В уютном перемигивании свечей в черных кованых канделябрах поблескивало лаком дорогое самсаровое дерево мебели и стенных панелей, на котором от времени проступили замысловатые узоры жилок; древесину наверняка сберегали от порчи специальными чарами. Искусно вышитые гобелены и ковры глушили все звуки и, против ожиданий, не давили красным «ифенховским» цветом — его вообще было на удивление мало в убранстве, выдержанном в теплых «перезрелых» тонах. Окна закрывали тяжелые портьеры цвета спелой сливы, такой же полог скрывал вход в широкий альков, где пряталось хозяйское ложе. Тореайдр первым делом скользнул туда — уложить безмятежно спящее, перемазанное в подсыхающей крови и слизи крылатое недоразумение… Иного слова Воладар для него сейчас подобрать не мог.
— Бедный мальчик… — прозвучал над ухом ласковый женский голос. — Совсем у тебя голова кругом, да?
Разэнтьер от неожиданности дернулся, споткнулся и чуть не рухнул вместе с круглым чайным столиком на трех резных кошачьих лапах. Невидимое щупальце телекинеза придержало за шиворот, помогло выпрямиться. Ифенхи хихикнула, игриво подмигнула и нежно провела когтистой рукой по его волосам, так что бедняга шарахнулся еще раз. И, к собственному стыду, покраснел — из одежды на даме имелся только легкий почти прозрачный пеньюар, не скрывавший аппетитного белого тела. И откуда она взялась? Здесь же никого не было. Впрочем, это же ифенхи, одернул себя Воладар. Иного и ждать не приходится.
— Сударыня, я… — от усталости колени готовы были подломиться в любой момент. Разэнтьер отыскал взглядом стул и рухнул на него.
— Леана! — угрожающе рыкнул из глубины покоя Змей. — Прекрати смущать гостя и распорядись принести ему ужин и вино. И разбавленное молоко для Хэйэ.
«Что все это значит?» — вяло подумал человек. Уже второй раз бродягу Волка величали при нем подобным образом.
Ифенхи приподняла полы своего одеяния и быстро выскользнула вон, будто ее огрели плетью. Наверняка мысленно ей было приказано что-то еще, но Разэнтьера это не касалось.
— Что все это значит? — требовательно спросил он уже вслух, едва Старейшина покинул альков. — Я раньше никогда ничего подобного не видел!
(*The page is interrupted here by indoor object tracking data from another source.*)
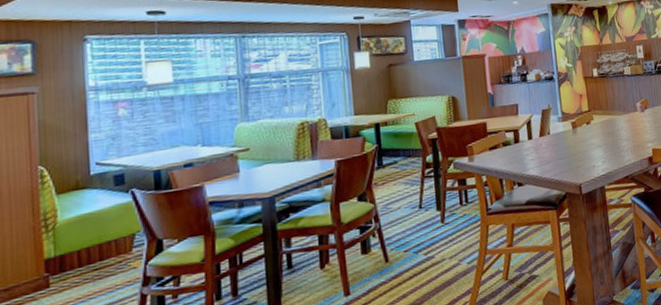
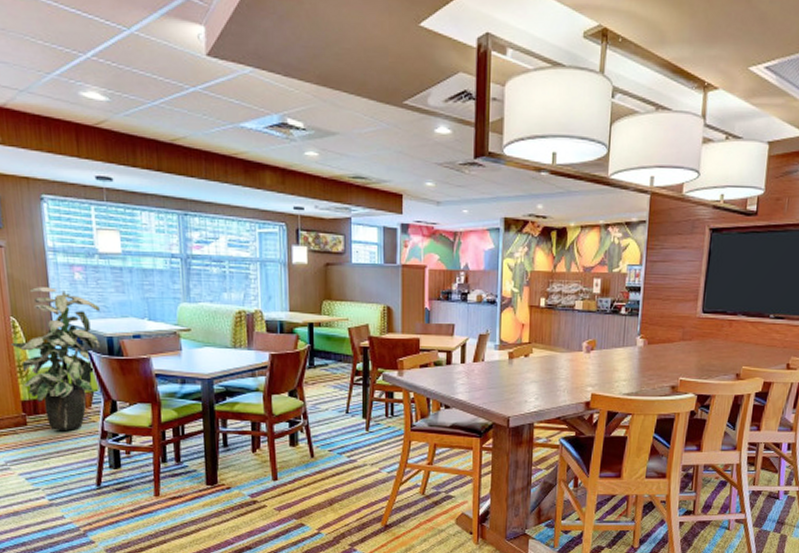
indoor plant: none [35,127,147,288] -> present [10,287,101,430]

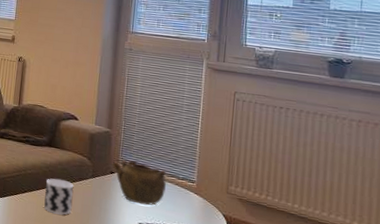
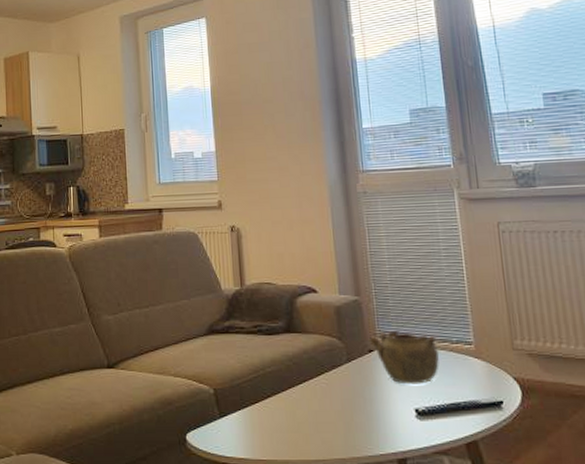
cup: present [44,178,74,215] -> none [292,371,330,417]

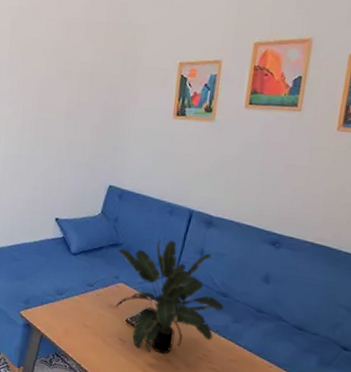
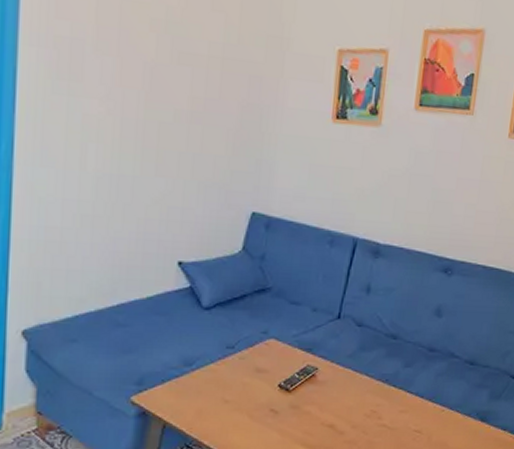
potted plant: present [116,239,224,354] -> none [265,277,394,421]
Ни у кого!
— Для тебя это означает Al-heine, Высокую Кровь, — вздохнул Тореайдр. — В былые времена уже через дюжину дней Ваэрден был бы представлен совету Старейшин, чтобы получить собственное родовое имя и право возглавить малый Клан. Теперь это сделать некому. Даже меня Темный дар за всю мою жизнь не удостоил чести иметь крылья. А его сущность, видимо, происходит от кого-то из Высокородных.
Будь Разэнтьер не таким сонным, он бы призадумался, но ему было не до того. Глаза слипались, он едва нашел в себе силы съесть принесенный служанкой ужин и добраться до тахты за ширмой, на которую любезно указал хозяин, вестимо собравшийся провести бессонную ночь подле Волка. Человек еще умудрился стянуть сапоги, но и только — дальше его поглотил сон.
А Змей остался коротать ночь над Ваэрденом. Странные мысли лезли в голову, заставляя нервничать и прогоняя прочь усталость. В полумраке алькова ему все казалось, что не с бездомного бродяги смывает он следы пробуждения дара, а с собственного сына.
Как будто Шейрамейн вернулся с Колеса в облике этого нахала.
Шейр был похож на свою мать, такой же тонкий и высокий, как она. В бешеном Волке жила та же нервность движений, и похожий взгляд иногда метал он из-под седой челки. А Шейрамейн точно так же, как Ваэрден, ничуть не чтил установленные ради выживания обычаи…
Поди разберись, то ли впрямь вернуло его всемогущее Колесо Судьбы, то ли нет… До четырехсот лет он не дожил самой малости — поздний, желанный, жданный ребенок двух родовых владык. Война началась, треклятая война с Орденом.
Не стало ни его, ни матери. Ваэрден же ни под каким видом не позволит связать себя узами птенца Клана Змея. Несколько раз, вглядываясь в лицо мечущегося в тяжелом полусне-полубреду Волка, Старейшина порывался было протянуть между ним и собой ниточку связи, но это было бы насилием над волей, которая и без того покалечена. Еще несколько раз за ночь он поил младшего своей кровью, а когда забрезжил рассвет — устало велел слугам перенести того обратно в отведенную ему спальню.